Published: October 5, 2022
NYU students wearing graduation caps and gowns take graduation photos in Washington Square Park on May 23, 2021 in New York City. While more New York State students are graduating high school only 57 percent were deemed “college ready” according to a state audit released on Oct. 4. (Image: Noam Galai/Getty Images)

According to a state audit, released on Oct. 4, while more New York City students may be graduating from high school, only 57 percent of them are considered “college ready” and for those that do go on to college 37 percent of them drop out in the first semester.

“DOE [Department of Education] should do more to help students gain the proficiency levels needed to enroll and persist in a post-secondary institution, and this preparation should begin much earlier in students’ school years,” the audit concluded. 

The audit focused on the last pre-COVID-19 high school class in 2019 when only 77 percent of students across all five boroughs graduated.

While only 57 percent of students were deemed “college ready” the audit found that 63 percent of all high school students audited went on to college. 

The findings were based on how long it took students to graduate high school and how they performed on state proficiency tests.

According to national data published by The Hechinger Report, a nonprofit news outlet, they concluded that in 2019, 26.1 percent of students who started college across the country dropped out before the end of the year compared to 37 percent of New York City students dropping out. 

The report also revealed a racial disparity among the numbers. It found that four-out-of-five students who didn’t graduate by their expected dates were either hispanic or black. 

When looking at neighborhood graduation rates, levels of success varied widely. In District 23, for example, nearly half of students in Ocean Hill and Brownsville didn’t graduate on time. However, this doesn’t mean they won’t graduate. 

In a smaller, randomized sample, nearly half of the students didn’t meet the DOE’s own standards for college readiness.


State Comptroller Thomas DiNapoli said, “The DOE must make sure students are ready for their next steps after high school and should prioritize elementary and middle school intervention in city school districts where large numbers of students do not graduate high school.”

According to the report, recent policy changes that made state tests optional or dispensed with them altogether have made it possible for New York City students to graduate high school without requiring them to demonstrate their grasp of basic skills in reading, writing, and math. 

“This made it easier for students to graduate although they may not have been college ready,” DiNapoli wrote in his report. 
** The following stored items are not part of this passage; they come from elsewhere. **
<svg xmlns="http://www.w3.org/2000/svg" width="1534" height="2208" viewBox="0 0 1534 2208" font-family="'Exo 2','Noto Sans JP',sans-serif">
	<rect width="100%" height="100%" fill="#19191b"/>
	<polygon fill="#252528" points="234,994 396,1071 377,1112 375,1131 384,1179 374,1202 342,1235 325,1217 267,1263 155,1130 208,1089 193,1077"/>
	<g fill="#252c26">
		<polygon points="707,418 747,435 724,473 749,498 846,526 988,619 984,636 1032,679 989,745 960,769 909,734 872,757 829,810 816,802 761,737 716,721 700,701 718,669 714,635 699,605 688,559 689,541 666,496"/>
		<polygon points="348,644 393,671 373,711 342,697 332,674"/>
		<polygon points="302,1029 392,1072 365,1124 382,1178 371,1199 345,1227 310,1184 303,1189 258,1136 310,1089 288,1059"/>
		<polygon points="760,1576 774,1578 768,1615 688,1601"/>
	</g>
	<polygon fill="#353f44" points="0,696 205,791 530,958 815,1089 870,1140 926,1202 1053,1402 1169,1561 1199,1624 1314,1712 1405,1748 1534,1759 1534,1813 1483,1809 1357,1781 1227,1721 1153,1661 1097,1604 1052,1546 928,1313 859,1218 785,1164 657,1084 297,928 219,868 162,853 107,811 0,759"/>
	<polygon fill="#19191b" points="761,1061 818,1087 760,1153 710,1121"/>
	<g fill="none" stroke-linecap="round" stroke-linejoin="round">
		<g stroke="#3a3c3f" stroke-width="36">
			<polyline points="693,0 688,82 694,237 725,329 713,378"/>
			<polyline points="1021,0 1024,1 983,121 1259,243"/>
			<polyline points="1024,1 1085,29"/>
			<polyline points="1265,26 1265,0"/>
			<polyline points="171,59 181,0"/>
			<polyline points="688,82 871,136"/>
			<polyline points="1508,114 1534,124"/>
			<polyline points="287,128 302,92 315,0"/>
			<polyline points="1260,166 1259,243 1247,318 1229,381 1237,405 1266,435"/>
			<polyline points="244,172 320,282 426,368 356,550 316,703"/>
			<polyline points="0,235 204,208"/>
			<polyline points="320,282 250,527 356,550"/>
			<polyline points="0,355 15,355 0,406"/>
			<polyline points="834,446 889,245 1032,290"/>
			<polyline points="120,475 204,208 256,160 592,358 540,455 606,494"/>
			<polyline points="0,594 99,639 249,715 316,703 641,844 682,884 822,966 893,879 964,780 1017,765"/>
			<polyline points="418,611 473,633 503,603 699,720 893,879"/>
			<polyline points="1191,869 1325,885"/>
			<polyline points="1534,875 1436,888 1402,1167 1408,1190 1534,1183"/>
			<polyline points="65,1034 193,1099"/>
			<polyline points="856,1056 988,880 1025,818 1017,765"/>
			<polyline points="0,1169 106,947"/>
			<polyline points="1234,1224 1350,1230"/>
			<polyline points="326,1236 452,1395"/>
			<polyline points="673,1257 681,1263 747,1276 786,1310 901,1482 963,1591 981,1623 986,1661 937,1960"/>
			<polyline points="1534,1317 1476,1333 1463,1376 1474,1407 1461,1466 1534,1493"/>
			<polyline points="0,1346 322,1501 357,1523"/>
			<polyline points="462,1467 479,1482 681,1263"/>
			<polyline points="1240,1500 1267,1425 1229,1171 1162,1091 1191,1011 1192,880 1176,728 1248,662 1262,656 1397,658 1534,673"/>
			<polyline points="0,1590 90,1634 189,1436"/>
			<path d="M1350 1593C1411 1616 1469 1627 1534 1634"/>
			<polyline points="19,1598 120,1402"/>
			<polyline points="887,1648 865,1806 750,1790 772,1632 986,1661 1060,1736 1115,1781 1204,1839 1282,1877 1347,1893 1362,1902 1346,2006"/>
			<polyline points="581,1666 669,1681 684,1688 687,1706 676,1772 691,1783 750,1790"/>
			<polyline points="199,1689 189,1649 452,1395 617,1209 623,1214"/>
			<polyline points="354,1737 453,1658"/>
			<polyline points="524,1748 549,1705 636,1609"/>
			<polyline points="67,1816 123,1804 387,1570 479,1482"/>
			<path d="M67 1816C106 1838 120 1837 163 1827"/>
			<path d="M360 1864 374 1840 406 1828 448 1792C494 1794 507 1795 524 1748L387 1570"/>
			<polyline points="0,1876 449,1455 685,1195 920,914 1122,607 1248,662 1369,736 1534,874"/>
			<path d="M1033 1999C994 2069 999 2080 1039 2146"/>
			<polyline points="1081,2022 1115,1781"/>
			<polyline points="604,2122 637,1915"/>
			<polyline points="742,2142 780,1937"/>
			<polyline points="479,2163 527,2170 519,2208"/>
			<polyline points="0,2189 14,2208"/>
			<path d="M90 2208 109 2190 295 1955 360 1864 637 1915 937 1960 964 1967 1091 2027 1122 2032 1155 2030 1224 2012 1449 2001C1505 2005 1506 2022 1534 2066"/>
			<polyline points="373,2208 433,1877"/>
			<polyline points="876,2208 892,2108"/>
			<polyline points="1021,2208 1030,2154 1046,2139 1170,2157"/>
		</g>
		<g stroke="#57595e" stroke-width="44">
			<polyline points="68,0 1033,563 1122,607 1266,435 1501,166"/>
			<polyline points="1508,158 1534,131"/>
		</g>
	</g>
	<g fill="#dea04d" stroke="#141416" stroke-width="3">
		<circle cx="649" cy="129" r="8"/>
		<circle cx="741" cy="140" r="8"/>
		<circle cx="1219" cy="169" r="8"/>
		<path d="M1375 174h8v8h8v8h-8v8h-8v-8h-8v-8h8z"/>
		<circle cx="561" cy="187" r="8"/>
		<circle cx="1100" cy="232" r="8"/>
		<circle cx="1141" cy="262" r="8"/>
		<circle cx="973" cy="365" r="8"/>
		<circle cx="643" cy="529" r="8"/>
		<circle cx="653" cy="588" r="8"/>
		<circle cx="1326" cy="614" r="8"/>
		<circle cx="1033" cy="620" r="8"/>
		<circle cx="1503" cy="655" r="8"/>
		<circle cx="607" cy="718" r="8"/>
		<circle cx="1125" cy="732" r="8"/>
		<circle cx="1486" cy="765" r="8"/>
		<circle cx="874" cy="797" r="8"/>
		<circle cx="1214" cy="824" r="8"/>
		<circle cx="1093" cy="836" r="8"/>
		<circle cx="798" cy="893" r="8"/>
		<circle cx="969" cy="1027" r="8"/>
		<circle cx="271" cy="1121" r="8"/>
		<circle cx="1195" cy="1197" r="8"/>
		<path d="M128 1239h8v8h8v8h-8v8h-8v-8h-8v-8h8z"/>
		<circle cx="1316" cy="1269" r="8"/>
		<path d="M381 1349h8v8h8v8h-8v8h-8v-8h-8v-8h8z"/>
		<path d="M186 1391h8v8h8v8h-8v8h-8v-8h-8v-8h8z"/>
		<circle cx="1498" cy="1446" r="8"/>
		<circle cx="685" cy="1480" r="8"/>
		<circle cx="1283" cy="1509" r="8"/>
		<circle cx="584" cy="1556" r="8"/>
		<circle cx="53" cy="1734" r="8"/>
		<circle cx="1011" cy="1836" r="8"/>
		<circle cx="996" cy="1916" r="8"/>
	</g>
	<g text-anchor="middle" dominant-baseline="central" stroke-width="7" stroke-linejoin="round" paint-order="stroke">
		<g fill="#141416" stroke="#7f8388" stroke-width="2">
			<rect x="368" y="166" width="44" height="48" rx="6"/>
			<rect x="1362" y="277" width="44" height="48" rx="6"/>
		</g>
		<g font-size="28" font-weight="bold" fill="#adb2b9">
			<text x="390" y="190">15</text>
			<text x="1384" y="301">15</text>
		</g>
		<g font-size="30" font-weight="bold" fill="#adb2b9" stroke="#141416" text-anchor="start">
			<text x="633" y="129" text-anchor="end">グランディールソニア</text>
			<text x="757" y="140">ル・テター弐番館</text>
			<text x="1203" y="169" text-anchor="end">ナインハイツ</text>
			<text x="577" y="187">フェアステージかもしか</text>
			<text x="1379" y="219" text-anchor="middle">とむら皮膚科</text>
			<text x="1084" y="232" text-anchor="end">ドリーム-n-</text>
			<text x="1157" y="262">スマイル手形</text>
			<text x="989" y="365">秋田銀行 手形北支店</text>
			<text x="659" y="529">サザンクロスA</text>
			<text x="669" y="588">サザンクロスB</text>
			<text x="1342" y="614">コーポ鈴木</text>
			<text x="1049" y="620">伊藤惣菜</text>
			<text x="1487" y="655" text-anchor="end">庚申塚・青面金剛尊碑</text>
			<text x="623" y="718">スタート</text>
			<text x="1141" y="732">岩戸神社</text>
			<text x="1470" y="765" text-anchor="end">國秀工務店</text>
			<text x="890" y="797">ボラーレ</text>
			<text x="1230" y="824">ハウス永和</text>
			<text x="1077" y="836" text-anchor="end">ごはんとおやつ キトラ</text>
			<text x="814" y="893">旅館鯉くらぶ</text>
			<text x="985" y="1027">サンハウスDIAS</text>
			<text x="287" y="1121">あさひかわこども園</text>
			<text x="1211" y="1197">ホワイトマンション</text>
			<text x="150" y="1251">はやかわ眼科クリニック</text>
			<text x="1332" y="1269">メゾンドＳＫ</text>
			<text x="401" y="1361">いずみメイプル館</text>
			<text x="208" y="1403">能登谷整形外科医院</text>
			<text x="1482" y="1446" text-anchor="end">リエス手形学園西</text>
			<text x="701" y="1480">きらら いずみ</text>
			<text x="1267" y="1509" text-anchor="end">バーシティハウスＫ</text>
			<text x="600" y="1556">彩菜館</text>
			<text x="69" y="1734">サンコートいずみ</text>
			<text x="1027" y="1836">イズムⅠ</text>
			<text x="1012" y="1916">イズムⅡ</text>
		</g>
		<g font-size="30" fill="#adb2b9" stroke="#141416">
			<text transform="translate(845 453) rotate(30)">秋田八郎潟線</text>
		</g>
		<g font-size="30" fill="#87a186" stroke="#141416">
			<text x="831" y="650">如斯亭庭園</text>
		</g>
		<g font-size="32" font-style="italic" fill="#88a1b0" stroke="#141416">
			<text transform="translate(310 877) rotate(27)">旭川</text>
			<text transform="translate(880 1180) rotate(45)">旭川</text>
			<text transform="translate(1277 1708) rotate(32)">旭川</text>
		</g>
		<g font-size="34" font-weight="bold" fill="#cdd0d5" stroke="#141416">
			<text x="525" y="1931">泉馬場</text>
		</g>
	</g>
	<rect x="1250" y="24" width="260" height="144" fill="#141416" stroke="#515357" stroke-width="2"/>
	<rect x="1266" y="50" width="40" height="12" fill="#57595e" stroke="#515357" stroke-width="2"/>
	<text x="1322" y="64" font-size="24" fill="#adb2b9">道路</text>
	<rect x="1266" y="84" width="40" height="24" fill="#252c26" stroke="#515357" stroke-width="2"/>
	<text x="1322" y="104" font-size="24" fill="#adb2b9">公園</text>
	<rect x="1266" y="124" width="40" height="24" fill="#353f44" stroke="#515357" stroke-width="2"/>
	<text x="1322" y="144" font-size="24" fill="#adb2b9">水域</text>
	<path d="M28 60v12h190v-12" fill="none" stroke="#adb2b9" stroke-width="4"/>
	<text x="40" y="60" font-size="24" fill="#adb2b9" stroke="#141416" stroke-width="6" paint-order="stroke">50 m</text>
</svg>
The COVID-19 pandemic, and the associated disruptions in learning due to quarantines and lock downs are being partially blamed for the spotty performance by New York City students.

Universities, nationwide, are reporting that more and more freshmen are arriving to college unprepared due to COVID-19 disruptions, the NY Post reported. 

Elisabeth Barnett, a college readiness professor from Columbia University Teachers College at the National Center for the Analysis of Postsecondary Readiness told the NY Post, “Students coming into classes, I think many of them did experience upheaval in their education, especially in math.”

Acknowledging the challenges presented in the audit, the city is implementing programs that include funding and staff training for college and career advising, early college programs, and offering advanced coursework like AP courses. 

One specific program, announced on Oct. 4, aims to assist 230 students in foster care to enroll in and complete a college degree.

The program, dubbed “College Choice” directs $15,000 in city funds, per student, towards college costs in addition to room and board and a stipend. 

Mayor Eric Adams said at a news conference announcing the program that, “We cannot just drop you off and say you are no longer our responsibility. We got their backs, because we’re going to need them to have our backs. Our young people are not the leaders of tomorrow, they’re leaders of today.”